Open zhongqiu1245 opened 4 months ago
Sure, the easiest I guess would be using vgg11 and reducing layers further. Should be doable. Not sure how much performance will degrade.
about 30fps in RTX4060 mobile 8G.
@zhongqiu1245 could you try out the small detector in the branch that references this issue?
Weights can be found here: https://github.com/Parskatt/DeDoDe/releases/tag/v2
It uses a VGG11 backbone and I reduced the number of layers at each scale from 8 -> 4 and cut the dimensionality in half. I think it should be about 3-4X faster than the _L detector. Could you verify?
Depending on your application it might also be possible to increase the framerate by batching, is this an option for you?
@Parskatt Sorry for reply so late. I will verify this. Thank you!
@Parskatt Thank you for your DetectorS! The fps increases rapidly, but still lower than 30fps (15.9fps, DetectorS + DescriptorB, 640*480, tensorrt fp16).
So I reduce the shape of img to 320 * 240, then fps=25, almost there. Could you release a small version of Descriptor? Like DescriptorS? Maybe this can help DoDeDo breaks up the limitation of 30fps. Thank you!
Sure, then I think we can also reduce descriptor size. Does 128 sound better? Is descriptor dimensinality a concern?
Thank you for your reply ! 128 sounds better. Yes, dim is an important factor which can speed up/slow down the inference time of net.The dim is smaller, the speed is faster.
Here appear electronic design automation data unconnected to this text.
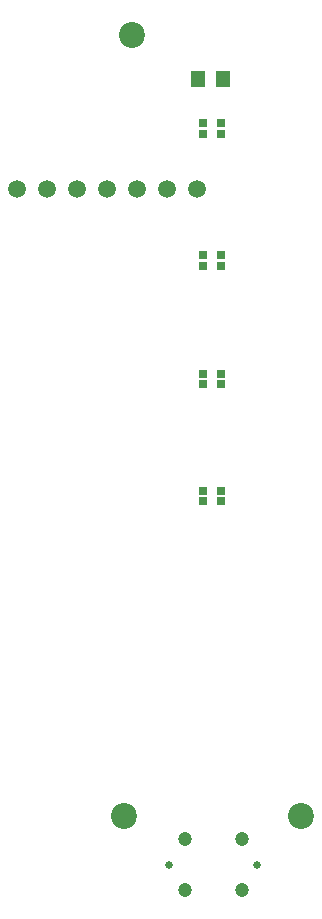
<source format=gbr>
%TF.GenerationSoftware,KiCad,Pcbnew,8.0.8*%
%TF.CreationDate,2025-03-31T21:39:46-04:00*%
%TF.ProjectId,vindriktrning-esp32-s3,76696e64-7269-46b7-9472-6e696e672d65,rev?*%
%TF.SameCoordinates,Original*%
%TF.FileFunction,Soldermask,Bot*%
%TF.FilePolarity,Negative*%
%FSLAX46Y46*%
G04 Gerber Fmt 4.6, Leading zero omitted, Abs format (unit mm)*
G04 Created by KiCad (PCBNEW 8.0.8) date 2025-03-31 21:39:46*
%MOMM*%
%LPD*%
G01*
G04 APERTURE LIST*
%ADD10C,1.500000*%
%ADD11C,2.200000*%
%ADD12C,1.200000*%
%ADD13C,0.650000*%
%ADD14R,0.800000X0.650000*%
%ADD15R,1.300000X1.400000*%
G04 APERTURE END LIST*
D10*
%TO.C,IC1*%
X85725000Y-92800000D03*
X88265000Y-92800000D03*
X90805000Y-92800000D03*
X93345000Y-92800000D03*
X95885000Y-92800000D03*
X98425000Y-92800000D03*
X100965000Y-92800000D03*
%TD*%
D11*
%TO.C,H3*%
X94825000Y-145950000D03*
%TD*%
%TO.C,H1*%
X95525000Y-79750000D03*
%TD*%
D12*
%TO.C,USB1*%
X104775000Y-152175000D03*
X104775000Y-147875000D03*
X99975000Y-152175000D03*
X99975000Y-147875000D03*
D13*
X106125000Y-150025000D03*
X98625000Y-150025000D03*
%TD*%
D11*
%TO.C,H2*%
X109825000Y-145950000D03*
%TD*%
D14*
%TO.C,LED1*%
X101550000Y-119275000D03*
X103050000Y-119275000D03*
X101550000Y-118375000D03*
X103050000Y-118375000D03*
%TD*%
D15*
%TO.C,U1*%
X103170000Y-83490000D03*
X101070000Y-83490000D03*
%TD*%
D14*
%TO.C,LED2*%
X103050000Y-108450000D03*
X101550000Y-108450000D03*
X103050000Y-109350000D03*
X101550000Y-109350000D03*
%TD*%
%TO.C,LED4*%
X103050000Y-87275000D03*
X101550000Y-87275000D03*
X103050000Y-88175000D03*
X101550000Y-88175000D03*
%TD*%
%TO.C,LED3*%
X103050000Y-98450000D03*
X101550000Y-98450000D03*
X103050000Y-99350000D03*
X101550000Y-99350000D03*
%TD*%
M02*

</source>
However, if dim is too small, it will cause bad performance. I thought dim=64 before but I thought it maybe too small. 128 maybe better :) Thank you for your generous!
some details: resolution: (480, 640) preprocess: 19.606828689575195ms detectorS: 16.09945297241211ms descriptorB: 29.36267852783203ms dualsoftmaxmatcher: 0.6873607635498047ms postprocess: 0.14138221740722656ms total: 65.89770317077637ms fps: 15.207663468720314 detectorS & descriptorB are trt_fp16
Okay, so seems like around 20fps is at least possible with current sizes.
Are you able to extract the times for the encoder/decoder parts of the network? Depending on what is taking most time might need to change enc architecture.
The final thing I guess would be to distill both networks into a single network.
ok, I will try later.
Hello, thank you for your amazing job! I'm really interesting of your job and want to deploy DeDoDe on mobile devices(laptop, even CPU) for some self-driving works. But I find it is too heavy for mobile device to run DeDoDeDescriptorB, DeDoDeDetectorL. In my computer(RTX4060 mobile 8G), only 5.4 fps when inputs with 640*480 (tensorrt_fp16) Could you release small/tiny/nano version of detector and descriptor? Thank you in advance!